SCISSION D’EDF À VENIR : DU PLOMB DANS L’AILE POUR LE PROJET HERCULE

Panique en bourse : à en croire la presse spécialisée, les actions EDF sont en berne ce lundi 25 janvier 2021. La faute aux informations du jour concernant les projets de restructuration du géant français de l’électricité. Préconisé par la Commission européenne, le projet Hercule, censé réformer EDF en profondeur et qui attire les faveurs des investisseurs, semble à l’inverse compter de plus en plus de détracteurs. Syndicats, opposition parlementaire, collectivités locales, administration EDF ; même la majorité en place rechigne à soutenir activement ce projet Hercule. Selon BFM Business, la dernière concertation à ce propos entre Bruxelles et l’Élysée se serait ainsi plutôt mal passée. La question revient donc sur le tapis : quel avenir pour Électricité de France ?

Convaincre l’Europe : pas le moindre des travaux du projet Hercule

Le projet Hercule est revenu sur le devant de la scène courant janvier : une délégation française a rencontré la Commission européenne, et plus particulièrement sa présidente actuelle, Ursula von der Leyen. Une rencontre dont les deux parties sont visiblement ressorties insatisfaites — au grand dam du projet de réforme.

La France comme l’Europe campent en effet sur leurs positions, mais toutes deux font indirectement traîner ce dossier en longueur. Côté européen, on aimerait une scission d’EDF, de préférence rapide ; mais on se donne 6 mois supplémentaires pour négocier ce dossier en profondeur. Un délai que ne peut pas supporter la France : avec ces 6 mois de plus, la réforme — quelle que soit sa forme finale — a peu de chances d’être validée par le Parlement d’ici la fin 2021, et donc d’aboutir avant l’échéance du mandat présidentiel et législatif en cours.

La France et l’Europe ont échangé en janvier autour de la possible restructuration d’EDF. Pour l’instant, aucun consensus à l’horizon.

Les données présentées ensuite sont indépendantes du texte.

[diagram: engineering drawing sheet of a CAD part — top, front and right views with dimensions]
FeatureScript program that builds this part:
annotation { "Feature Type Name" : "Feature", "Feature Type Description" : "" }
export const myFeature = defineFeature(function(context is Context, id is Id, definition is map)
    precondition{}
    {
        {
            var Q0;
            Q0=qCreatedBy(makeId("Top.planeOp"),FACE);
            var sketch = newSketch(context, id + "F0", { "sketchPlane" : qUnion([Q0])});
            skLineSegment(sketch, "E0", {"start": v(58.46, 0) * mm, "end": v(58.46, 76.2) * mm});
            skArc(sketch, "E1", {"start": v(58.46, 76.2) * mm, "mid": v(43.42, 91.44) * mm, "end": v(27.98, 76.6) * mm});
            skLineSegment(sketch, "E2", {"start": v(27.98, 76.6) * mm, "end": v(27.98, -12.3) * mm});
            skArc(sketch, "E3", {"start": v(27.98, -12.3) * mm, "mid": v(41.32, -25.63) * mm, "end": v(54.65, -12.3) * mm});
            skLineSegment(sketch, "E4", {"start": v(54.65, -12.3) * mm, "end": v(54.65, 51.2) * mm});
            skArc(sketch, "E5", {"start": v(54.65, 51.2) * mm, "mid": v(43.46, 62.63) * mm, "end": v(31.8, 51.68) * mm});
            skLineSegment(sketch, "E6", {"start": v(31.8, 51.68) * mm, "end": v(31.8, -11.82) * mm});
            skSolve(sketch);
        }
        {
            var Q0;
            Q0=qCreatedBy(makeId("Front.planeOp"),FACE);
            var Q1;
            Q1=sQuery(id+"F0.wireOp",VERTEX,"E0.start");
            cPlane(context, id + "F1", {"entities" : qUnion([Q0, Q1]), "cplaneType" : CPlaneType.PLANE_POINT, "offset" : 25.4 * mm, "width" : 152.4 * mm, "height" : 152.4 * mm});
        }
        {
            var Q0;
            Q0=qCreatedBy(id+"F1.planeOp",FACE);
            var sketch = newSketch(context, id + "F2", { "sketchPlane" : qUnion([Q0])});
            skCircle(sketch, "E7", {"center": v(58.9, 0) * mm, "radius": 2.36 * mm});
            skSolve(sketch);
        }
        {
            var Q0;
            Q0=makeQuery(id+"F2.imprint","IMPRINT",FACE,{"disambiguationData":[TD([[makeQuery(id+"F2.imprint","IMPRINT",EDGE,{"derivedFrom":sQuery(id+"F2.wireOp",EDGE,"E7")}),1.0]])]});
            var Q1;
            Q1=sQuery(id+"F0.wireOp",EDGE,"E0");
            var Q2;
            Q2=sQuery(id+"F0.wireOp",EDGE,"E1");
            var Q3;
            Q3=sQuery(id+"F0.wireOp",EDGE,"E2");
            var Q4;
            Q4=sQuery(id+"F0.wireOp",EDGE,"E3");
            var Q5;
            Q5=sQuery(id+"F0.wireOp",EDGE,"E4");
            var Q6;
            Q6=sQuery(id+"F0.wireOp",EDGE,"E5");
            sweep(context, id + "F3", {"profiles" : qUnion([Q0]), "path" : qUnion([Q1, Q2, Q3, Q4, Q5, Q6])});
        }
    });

Autre pomme de discorde, le fond du dossier : contre toute attente, l’exécutif français ne semble pas si favorable au projet Hercule. Ainsi, si la question d’une hausse de prix de l’électricité chez EDF en production nucléaire recueille l’opinion favorable de Bercy et de l’Élysée, il n’en va pas aussi aisément pour une scission totale de la régie de l’électricité. De quoi accentuer les crispations lors des réunions au sommet à venir.

Le projet Hercule, initiative de longue date de l’UE, vise en effet à accentuer la concurrence sur le marché de l’énergie en France — seule solution pour redresser les finances d’EDF, qui présentent un manque d’environ 60 milliards d’euros, inacceptable pour la Commission. Pour l’heure, ce déficit empêcherait la construction à venir de 6 nouvelles unités de production nucléaire. Toutefois, la décision concernant ces futures centrales ne devrait pas intervenir avant 2023 ; ce qui peut expliquer pourquoi l’Hexagone ne semble pas particulièrement pressé concernant la réforme Hercule.

Le projet Hercule : séparation d’EDF en trois entités distinctes

Comment se matérialise ladite réforme ? Les différents projets ont connu des évolutions au fil des mois ; mais en l’état, il s’agit notamment de séparer la production et la distribution d’électricité par EDF en trois pôles distincts :

  • un pôle “EDF bleu” conservant le monopole de la production nucléaire, toujours détenu à 100% par l’État ;
  • une section “EDF vert” qui regroupera les unités de confection d’énergie verte chez EDF, ainsi que le distributeur Énedis et les activités commerciales du fournisseur ;
  • une partie “EDF azur” censée gérer la production d’électricité hydraulique en France, sous la forme d’une quasi-régie.

Là où le bât blesse, c’est que les deux derniers pôles issus de la possible scission d’EDF devraient — a priori — être détenus à plus de 50% par des capitaux privés. Une libéralisation inacceptable aux yeux des syndicats notamment, qui craignent pour nombre d’emplois.

Le projet Hercule vise notamment à séparer EDF en trois. Parmi ces branches, seul le secteur nucléaire restera majoritairement sous la houlette de l’État.

Le mardi 19 janvier, il y a moins d’une semaine, était donc l’occasion pour lesdits syndicats de manifester leur opposition au projet Hercule ; une journée de mobilisation et de grève particulièrement suivie chez EDF, avec environ 25% des effectifs en grève notamment. En face, Marianne Laigneau, présidente du directoire d’Énedis, botte en touche côté gestion du réseau électrique français. À l’occasion d’une interview pour le journal La Tribune ce lundi 25 janvier, elle vient démentir une éventuelle privatisation d’Énedis. Pas sûr que cela suffise à convaincre les nombreuses voix qui s’élèvent contre le projet Hercule.